Öğrencilerin bir dakika sonunda yazdıkları harfler sayılmakta ve ortalama hız belirlenmektedir (Güneş, 2000:165).

Graham, vd. (1998), 1-5. sınıflar seviyesinde yaptıkları çalışmada yazma hızını tespit etmeye çalışmışlardır. Araştırmadan elde edilen sonuçlara göre yazma hızı ortalamaları, cinsiyete ve sınıf seviyesine göre aşağıdaki Tablo 1’de gösterilmiştir

Tablo 1. İlköğretim 1-5. sınıflardaki çocukların cinsiyetlerine göre harf bazında 1 dakikada ortalama yazma hızları

Sınıflar 1 2 3 4 5

Kız 21 36 50 66 75

Erkek 17 32 45 61 71

Yazma hızının artırılması için öğrencilere tahtaya yazılan veya kitaptan alınan kısa bir parçanın deftere hızlı bir şekilde yazdırılması, öğretmenin söylediği cümlelerin yazılması ya da öğrencinin bir konu hakkında bildiklerinin yazılması şeklinde çalışmalar yapılmaktadır (Güneş, 2000:166).

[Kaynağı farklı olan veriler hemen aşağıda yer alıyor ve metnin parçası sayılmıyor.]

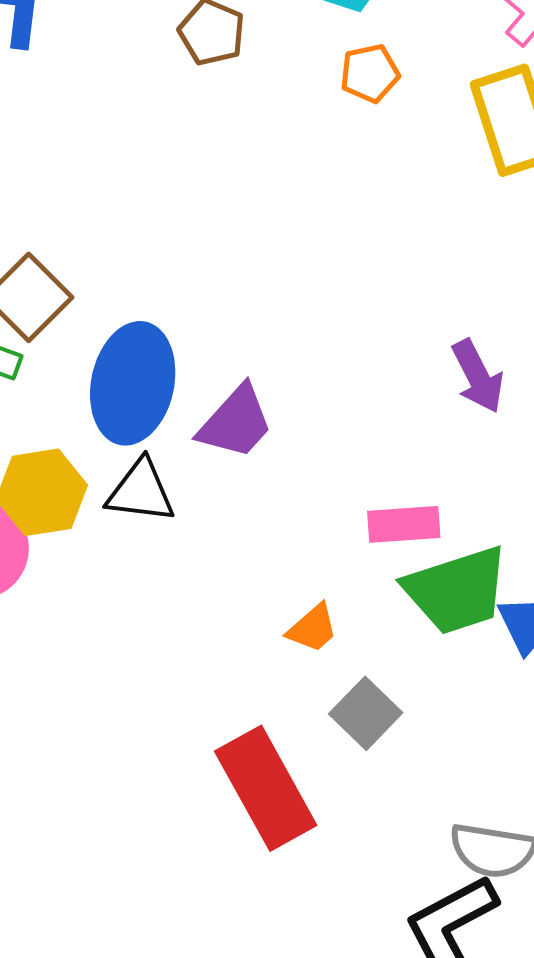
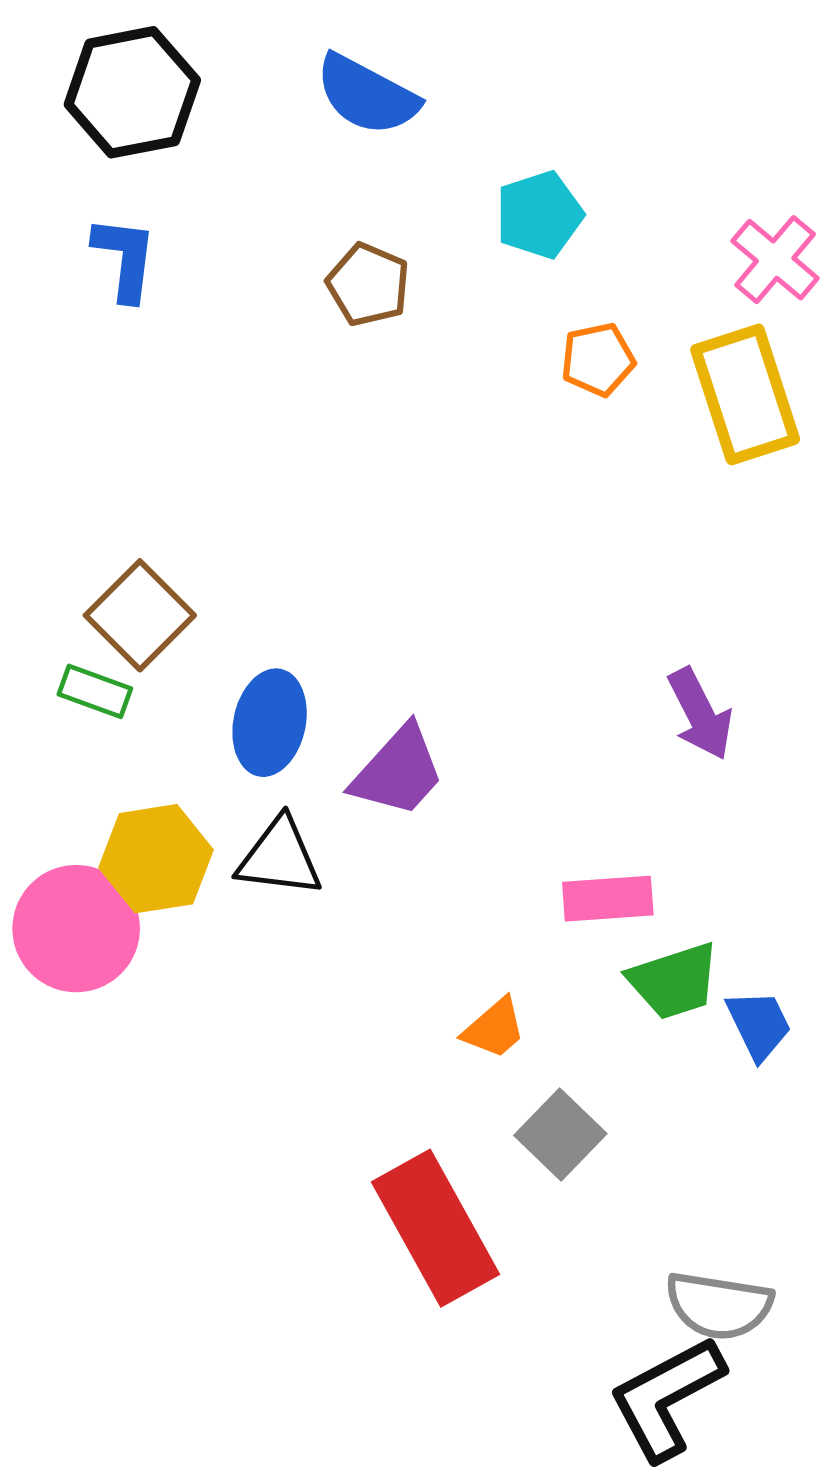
orange pentagon: (370, 73) -> (598, 359), moved
blue ellipse: (133, 383) -> (270, 723), size x0.7
green trapezoid: (457, 590) -> (674, 981), size x0.7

Çok yavaş yazmak, öğrencilerin yazacaklarını unutmasına ve çabuk yorulup dersten zevk almamasına neden olur. Çok hızlı yazmak ise; özensiz ve bozuk bir yazının oluşmasına neden olur. Sık sık öğrencilere, önemli olanın yazının düzgün, okunabilir ve kurallara uygun olması gerektiği hatırlatılmalıdır. Hızın ikincil bir öncelik olduğu vurgulanmalıdır.